■ Set problem 1 ■
Please transcribe the records exactly, starting at the first line of the records and ending at the line that contains "LLV: 7:17 -> none".

■ Passage shown ■
* START *

Published by under life,love

What do you write about when you cannot think? What do you write about when you can’t deal with a lie, and the only thing that stays printed on your brain, in your heart, is the absence of words?

Perhaps you write about the nuances of words, so I should write about the odd conversation we had a few days ago, while you were still edgy with me because I stepped away from the peace and quiet you wanted that night over dinner. We talked about three verbs in English that are summarized into one in Spanish and two in French. We talked about wait, hope and expect. I asked you, the native English speaker, to pick one that would boil down to the very origin of the meaning, that could be the one that would eventually stand above the rest, if you had to choose only one. It was a tricky question, but I like to ask those, because you always find a way around them, and eventually I know that, just as in our conversation over dinner, I will end up struggling to steer my boat towards the shore I wanted to go to.

You picked “hope”. I think you got extra help there, because you do speak Spanish, although you won’t admit it. It does not matter, you still picked the only one of the three that clearly depicts an emotion. So it might all start with an emotion, but then as that emotion matures, we evolve into some form of passivity and then some form of impatience. I would agree with you, and start with hope, only because that’s the only choice in Spanish. You are definitely right. I would also start with the emotional “esperar”, instead of the passive or the certain versions of it. I would then grow into the less interesting “wait”, dispossessed of excitement and sequestered into the trap of clocks and Blackberries. Finally, I’d go for “expect”, the ironic combination for pregnancy while even that can fail, and leave you empty-handed six or seven months into the infallible future. I wonder…is the fall harder because you “expect” the child? Shouldn’t we wait for the child, or simply hope for it?

I wonder how it must have been for you, and whether you ever experienced the three. I wonder if you hope, because I feel that is the only one left for me when it comes to us. I know that you wait, mostly at airports, until I make my exit on time, like I did last week in the unusually hot Pacific Northwest. Something tells me you are good at expecting, but that comes elsewhere, and it does not involve me, but your priorities.

I used to think this absence in you, as I perceive it, was a temporary feeling, but now I’m beginning to feel it may not be. And it is too sad, because soon I may lose my root. And I may no longer hope.

* END *

■ Set problem 2 ■
Reproduce word for word the part of the passage on hope, wait and expect starting at "I wonder how" and ending at "but your priorities.".

Records from a data collection:
* START *

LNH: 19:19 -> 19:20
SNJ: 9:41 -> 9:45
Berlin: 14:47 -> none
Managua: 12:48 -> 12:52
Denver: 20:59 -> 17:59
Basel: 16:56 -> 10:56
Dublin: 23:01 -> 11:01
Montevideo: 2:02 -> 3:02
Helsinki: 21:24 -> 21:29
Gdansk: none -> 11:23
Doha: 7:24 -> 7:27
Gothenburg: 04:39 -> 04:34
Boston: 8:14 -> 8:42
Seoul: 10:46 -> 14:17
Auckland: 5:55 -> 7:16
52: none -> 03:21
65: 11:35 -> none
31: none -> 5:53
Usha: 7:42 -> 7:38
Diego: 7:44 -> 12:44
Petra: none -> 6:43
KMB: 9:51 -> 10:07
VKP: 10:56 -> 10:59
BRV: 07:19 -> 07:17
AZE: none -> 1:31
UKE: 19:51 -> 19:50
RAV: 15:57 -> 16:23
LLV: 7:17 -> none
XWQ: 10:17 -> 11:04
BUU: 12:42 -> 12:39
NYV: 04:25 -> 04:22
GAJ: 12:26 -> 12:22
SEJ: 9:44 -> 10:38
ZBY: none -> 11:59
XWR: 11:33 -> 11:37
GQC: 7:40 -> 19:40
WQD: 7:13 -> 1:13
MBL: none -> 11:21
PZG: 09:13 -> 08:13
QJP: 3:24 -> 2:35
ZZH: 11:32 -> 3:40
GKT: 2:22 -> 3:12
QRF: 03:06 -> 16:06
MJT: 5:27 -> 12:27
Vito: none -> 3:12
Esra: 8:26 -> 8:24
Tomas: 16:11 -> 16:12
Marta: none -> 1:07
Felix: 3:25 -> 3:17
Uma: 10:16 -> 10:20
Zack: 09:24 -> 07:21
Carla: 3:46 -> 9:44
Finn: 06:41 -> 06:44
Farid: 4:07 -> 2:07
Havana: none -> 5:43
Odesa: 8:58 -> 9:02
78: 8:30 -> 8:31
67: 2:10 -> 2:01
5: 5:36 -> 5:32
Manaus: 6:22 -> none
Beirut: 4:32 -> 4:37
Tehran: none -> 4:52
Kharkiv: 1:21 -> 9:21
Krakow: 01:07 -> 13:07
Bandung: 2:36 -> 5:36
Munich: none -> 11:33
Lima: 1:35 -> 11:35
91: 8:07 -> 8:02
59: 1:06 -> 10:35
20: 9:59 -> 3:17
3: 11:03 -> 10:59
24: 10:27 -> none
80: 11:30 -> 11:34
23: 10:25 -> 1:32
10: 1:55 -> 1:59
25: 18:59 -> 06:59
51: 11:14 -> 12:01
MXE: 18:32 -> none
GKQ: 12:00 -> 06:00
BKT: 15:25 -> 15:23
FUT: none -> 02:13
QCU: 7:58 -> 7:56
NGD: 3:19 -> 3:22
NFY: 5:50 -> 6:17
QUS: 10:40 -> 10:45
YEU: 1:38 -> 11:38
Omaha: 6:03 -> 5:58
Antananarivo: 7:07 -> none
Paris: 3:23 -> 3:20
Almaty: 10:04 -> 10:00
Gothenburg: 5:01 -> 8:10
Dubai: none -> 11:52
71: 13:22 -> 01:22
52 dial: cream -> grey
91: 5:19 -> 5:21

* END *

■ Written solution 1 ■
LNH: 19:19 -> 19:20
SNJ: 9:41 -> 9:45
Berlin: 14:47 -> none
Managua: 12:48 -> 12:52
Denver: 20:59 -> 17:59
Basel: 16:56 -> 10:56
Dublin: 23:01 -> 11:01
Montevideo: 2:02 -> 3:02
Helsinki: 21:24 -> 21:29
Gdansk: none -> 11:23
Doha: 7:24 -> 7:27
Gothenburg: 04:39 -> 04:34
Boston: 8:14 -> 8:42
Seoul: 10:46 -> 14:17
Auckland: 5:55 -> 7:16
52: none -> 03:21
65: 11:35 -> none
31: none -> 5:53
Usha: 7:42 -> 7:38
Diego: 7:44 -> 12:44
Petra: none -> 6:43
KMB: 9:51 -> 10:07
VKP: 10:56 -> 10:59
BRV: 07:19 -> 07:17
AZE: none -> 1:31
UKE: 19:51 -> 19:50
RAV: 15:57 -> 16:23
LLV: 7:17 -> none

■ Written solution 2 ■
I wonder how it must have been for you, and whether you ever experienced the three. I wonder if you hope, because I feel that is the only one left for me when it comes to us. I know that you wait, mostly at airports, until I make my exit on time, like I did last week in the unusually hot Pacific Northwest. Something tells me you are good at expecting, but that comes elsewhere, and it does not involve me, but your priorities.